“Why not?” I ask, one part obstinate and one part scrambling for solutions.
“Because my father always has redundancies,” Trips says.
“Then we remove those, too.”
RJ finally turns away from Trips. “Possible, but I’d need an in for his system.”
“Then we do that.”
Trips huffs out a breath. “Pretty much impossible. The man has his office on permanent lock-down. And with the cameras and microphones, he’ll know anywhere we go in the house. He doesn’t write down his passwords, he keeps them in his head and likes to brag about exactly how impossible they are to guess. Makes him feel smart.”
RJ’s regret weighs me down further. “And as much as I hate to say it, sugar, even if we steal everything he has on us, he can just go out and collect the evidence again. Who knows how many cameras there were in Chicago alone that caught what we were up to?”
I drop my chin to my chest, whatever I had that kept me going vanishing. “Shit.”
The meeting stalls out, the solutions I wanted not materializing. Only more problems. Problems on top of problems, issues on top of issues. And me, smothered beneath them all.
There has to be a way out of this. There has to be. I’m not going to run.
They can find the problems.
I’ll find the solution.
Chapter 10
Clara
The next day, I wake from a nightmare with a thundering heart and heavy limbs, still exhausted from the weekend, but my head slightly clearer.
Do I have a solution?
No. I have sweaty sheets and a wonderful tangle of limbs to escape from, but no answers. The icy sun, though, feels hopeful in a way yesterday’s gray blanket of cold didn’t.
My shower has my limbs moving again, albeit not with enough dexterity for a run, even though all of me wants the oblivion of miles spent running—away, through, toward, I don’t know which, but I need some combination of those directions. Only my body is wrecked.
Reflecting on the three bites of a roll I had yesterday, it doesn’t surprise me.
I promised I’d do better. I’ve failed so far. But there’s still today.
The kitchen is silent, my bed full of warm bodies still snoozing, all of them staying up long after I passed out, talking, trying to tease out what had happened, and what we were going to do about it.
Trips, however, had locked himself in his room after we gave up on brainstorming, and no one mentioned it. No one mentioned him.
Maybe if I were taking better care of myself, I’d feel something besides a heavy ache in my chest about that fact. A sense of loss but not anger. Anger, fully justified, that I can’t seem to access. Whatever burgeoning rage Trips had been teaching me to find seems to have sputtered out, leaving the same bone deep ache as the cold I almost died in.
Fire and ice.
Ice won.
Rice and vegetables look palatable, so I plop that in a bowl and toss it in the microwave, opting for nutrition over calories, even if I need both in equal measure right now. I’m shaky on my feet, the urge to fall asleep again slightly alarming considering how many hours I’ve been out.

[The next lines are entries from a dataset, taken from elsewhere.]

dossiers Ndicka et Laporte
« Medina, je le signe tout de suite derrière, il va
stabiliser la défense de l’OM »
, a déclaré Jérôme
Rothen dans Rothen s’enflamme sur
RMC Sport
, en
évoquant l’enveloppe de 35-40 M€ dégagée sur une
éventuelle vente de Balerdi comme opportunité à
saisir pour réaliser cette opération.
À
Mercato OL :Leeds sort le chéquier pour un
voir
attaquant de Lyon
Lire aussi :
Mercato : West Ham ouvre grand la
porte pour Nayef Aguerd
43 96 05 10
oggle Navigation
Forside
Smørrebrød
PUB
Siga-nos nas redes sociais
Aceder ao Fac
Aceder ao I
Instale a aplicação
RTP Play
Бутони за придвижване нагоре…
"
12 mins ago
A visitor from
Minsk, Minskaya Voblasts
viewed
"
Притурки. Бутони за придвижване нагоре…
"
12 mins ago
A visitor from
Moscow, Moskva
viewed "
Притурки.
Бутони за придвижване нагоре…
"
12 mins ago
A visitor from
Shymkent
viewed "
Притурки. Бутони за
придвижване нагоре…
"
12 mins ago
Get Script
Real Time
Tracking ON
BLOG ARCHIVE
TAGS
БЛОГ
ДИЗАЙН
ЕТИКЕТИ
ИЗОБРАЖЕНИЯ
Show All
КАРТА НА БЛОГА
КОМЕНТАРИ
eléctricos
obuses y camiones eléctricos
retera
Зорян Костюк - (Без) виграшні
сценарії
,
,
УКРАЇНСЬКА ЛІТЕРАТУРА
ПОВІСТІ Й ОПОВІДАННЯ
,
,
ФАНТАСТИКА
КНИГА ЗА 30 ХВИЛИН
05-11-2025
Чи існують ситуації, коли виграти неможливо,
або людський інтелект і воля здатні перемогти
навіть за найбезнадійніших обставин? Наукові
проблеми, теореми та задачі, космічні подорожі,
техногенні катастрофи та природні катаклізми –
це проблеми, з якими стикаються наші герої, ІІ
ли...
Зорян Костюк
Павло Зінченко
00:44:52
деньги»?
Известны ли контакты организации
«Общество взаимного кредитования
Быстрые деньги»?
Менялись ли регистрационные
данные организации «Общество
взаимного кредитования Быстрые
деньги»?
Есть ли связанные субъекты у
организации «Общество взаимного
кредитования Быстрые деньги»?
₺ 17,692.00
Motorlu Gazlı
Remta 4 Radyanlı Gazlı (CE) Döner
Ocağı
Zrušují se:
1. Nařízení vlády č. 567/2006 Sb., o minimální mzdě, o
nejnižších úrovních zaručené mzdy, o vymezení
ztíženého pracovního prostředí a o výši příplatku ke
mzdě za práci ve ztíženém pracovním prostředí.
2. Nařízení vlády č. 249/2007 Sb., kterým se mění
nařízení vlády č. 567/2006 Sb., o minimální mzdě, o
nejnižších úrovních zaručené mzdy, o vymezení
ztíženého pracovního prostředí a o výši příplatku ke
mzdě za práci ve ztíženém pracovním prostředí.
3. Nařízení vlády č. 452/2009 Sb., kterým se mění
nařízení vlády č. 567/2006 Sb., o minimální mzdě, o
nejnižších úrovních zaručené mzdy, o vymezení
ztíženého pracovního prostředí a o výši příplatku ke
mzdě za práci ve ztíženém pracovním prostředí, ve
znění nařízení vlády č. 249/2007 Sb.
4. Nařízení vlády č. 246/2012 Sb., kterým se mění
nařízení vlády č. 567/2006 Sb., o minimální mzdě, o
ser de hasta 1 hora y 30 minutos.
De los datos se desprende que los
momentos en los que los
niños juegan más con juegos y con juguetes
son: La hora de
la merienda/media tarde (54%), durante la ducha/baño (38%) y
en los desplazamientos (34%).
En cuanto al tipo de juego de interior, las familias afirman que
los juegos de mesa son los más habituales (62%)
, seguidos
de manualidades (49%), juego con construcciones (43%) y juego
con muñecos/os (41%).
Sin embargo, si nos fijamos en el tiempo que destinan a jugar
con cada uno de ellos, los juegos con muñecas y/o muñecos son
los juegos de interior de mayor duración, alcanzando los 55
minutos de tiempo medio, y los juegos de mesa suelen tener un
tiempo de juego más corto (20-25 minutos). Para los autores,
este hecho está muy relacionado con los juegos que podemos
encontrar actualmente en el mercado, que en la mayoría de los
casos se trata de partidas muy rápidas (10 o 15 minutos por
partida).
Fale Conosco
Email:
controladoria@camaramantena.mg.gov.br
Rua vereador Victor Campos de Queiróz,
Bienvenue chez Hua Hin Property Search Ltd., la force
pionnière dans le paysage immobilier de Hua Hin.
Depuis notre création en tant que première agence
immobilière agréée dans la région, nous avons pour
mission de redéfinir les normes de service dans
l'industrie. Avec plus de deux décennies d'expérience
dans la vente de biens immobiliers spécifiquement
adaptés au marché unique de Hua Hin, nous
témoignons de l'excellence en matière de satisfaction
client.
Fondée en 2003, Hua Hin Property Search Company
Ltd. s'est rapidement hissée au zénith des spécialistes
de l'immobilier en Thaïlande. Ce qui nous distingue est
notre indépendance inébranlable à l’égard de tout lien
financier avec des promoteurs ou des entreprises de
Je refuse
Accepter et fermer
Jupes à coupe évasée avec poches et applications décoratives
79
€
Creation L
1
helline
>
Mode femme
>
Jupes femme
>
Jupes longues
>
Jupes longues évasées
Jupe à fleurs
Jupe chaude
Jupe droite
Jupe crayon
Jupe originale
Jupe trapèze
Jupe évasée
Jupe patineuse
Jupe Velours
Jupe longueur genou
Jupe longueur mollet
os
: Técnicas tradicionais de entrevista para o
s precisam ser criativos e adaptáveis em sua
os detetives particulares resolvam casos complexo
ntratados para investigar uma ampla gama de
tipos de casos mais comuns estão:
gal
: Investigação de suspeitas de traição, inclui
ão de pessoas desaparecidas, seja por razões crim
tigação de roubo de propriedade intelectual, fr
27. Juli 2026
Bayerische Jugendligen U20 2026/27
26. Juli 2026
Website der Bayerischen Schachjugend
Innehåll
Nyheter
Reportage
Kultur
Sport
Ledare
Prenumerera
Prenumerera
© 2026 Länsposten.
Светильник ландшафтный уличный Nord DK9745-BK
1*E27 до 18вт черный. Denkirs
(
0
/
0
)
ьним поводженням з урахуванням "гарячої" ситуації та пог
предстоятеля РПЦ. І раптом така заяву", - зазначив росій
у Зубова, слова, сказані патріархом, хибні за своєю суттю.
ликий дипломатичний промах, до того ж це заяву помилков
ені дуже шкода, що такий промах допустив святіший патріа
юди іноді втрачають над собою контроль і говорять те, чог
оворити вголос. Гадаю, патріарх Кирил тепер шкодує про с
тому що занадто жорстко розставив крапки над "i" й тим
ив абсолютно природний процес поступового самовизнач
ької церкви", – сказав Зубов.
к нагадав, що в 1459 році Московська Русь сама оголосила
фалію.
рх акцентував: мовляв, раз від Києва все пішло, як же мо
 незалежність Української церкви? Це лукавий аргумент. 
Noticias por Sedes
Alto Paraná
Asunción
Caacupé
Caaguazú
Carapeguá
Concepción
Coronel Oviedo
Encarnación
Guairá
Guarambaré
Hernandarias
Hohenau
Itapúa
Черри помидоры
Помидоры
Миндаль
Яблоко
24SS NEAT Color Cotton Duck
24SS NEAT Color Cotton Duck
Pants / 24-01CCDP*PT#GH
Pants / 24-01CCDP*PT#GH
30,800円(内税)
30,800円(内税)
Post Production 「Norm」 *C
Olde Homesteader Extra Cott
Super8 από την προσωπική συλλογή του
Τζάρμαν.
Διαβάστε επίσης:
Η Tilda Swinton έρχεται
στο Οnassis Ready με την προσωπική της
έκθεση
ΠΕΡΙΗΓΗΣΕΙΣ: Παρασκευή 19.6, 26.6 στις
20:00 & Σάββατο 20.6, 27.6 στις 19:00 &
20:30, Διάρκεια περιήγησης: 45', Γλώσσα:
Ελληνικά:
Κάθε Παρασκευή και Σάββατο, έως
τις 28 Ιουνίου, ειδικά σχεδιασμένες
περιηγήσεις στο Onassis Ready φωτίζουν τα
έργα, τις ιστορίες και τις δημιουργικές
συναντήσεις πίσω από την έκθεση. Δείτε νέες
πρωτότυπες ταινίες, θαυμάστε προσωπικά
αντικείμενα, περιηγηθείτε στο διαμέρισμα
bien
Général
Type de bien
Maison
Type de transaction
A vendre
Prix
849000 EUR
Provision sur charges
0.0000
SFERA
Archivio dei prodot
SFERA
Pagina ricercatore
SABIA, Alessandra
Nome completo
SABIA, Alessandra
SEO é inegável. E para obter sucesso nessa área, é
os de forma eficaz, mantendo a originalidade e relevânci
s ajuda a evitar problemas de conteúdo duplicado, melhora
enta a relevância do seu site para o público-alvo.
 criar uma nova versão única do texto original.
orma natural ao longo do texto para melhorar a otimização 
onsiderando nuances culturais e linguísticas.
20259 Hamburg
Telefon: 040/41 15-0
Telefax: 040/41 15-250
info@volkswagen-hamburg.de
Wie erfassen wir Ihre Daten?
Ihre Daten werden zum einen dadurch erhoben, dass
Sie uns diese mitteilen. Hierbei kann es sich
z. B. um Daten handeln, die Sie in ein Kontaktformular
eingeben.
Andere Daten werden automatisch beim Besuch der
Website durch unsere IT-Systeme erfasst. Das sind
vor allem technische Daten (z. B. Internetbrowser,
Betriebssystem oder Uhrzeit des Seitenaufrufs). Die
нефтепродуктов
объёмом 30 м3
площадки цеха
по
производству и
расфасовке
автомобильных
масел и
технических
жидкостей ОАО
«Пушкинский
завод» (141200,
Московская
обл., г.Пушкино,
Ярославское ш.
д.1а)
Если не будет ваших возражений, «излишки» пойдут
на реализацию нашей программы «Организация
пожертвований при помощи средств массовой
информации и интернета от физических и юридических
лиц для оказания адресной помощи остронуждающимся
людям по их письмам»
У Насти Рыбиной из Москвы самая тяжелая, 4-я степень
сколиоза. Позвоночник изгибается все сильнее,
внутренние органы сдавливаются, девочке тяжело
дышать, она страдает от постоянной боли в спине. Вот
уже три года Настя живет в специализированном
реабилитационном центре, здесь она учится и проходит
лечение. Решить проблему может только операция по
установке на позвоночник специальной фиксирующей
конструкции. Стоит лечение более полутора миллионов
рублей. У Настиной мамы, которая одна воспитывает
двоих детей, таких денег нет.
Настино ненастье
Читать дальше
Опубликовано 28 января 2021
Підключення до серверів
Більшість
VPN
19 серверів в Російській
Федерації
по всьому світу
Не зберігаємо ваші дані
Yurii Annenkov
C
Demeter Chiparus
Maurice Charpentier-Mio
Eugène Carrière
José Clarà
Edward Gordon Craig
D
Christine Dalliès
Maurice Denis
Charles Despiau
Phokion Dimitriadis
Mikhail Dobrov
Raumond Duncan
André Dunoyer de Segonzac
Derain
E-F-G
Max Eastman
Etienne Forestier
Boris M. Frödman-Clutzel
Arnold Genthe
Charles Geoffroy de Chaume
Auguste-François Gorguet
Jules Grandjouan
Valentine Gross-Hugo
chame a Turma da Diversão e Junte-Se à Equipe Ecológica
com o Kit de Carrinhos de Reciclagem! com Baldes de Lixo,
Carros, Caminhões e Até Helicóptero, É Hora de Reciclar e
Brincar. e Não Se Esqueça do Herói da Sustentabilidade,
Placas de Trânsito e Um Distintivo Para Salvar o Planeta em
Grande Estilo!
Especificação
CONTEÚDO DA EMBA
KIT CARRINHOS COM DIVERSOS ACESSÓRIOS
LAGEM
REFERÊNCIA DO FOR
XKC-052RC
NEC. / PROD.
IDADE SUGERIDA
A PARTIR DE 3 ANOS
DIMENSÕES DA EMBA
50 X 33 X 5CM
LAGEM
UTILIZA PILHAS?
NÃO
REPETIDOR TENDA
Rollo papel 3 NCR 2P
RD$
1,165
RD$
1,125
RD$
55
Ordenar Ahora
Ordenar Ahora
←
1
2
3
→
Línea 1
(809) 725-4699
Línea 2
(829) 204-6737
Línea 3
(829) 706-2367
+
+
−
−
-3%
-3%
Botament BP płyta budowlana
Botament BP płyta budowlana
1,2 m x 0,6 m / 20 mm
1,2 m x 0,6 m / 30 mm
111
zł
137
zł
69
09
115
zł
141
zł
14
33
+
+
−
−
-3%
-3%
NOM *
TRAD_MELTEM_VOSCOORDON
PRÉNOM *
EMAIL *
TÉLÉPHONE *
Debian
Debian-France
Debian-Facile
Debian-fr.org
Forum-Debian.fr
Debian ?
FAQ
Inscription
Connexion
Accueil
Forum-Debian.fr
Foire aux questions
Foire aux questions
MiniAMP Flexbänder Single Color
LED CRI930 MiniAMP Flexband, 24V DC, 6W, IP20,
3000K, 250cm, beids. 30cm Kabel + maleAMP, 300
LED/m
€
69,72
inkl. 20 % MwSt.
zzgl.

A shuffle from the front of the house has me standing across from Trips, his cheek a purple that bleeds into red at the edges, a newfound respect for whatever martial arts training RJ has surging. Weird internal flex, but I’m done questioning anything for a day. Today, I’m just going to make it through.
No trauma. No disasters. Nothing to make today hellish and inescapable. I want one singular boring day. Just one. Food, fucking, and terrible movies. I have a plan. And this one won’t put anyone, including myself, in danger.
Trips drops his eyes as he comes into the room, yanking open the fridge as I make us a pot of coffee.
How often has he made me coffee? Bought me coffee?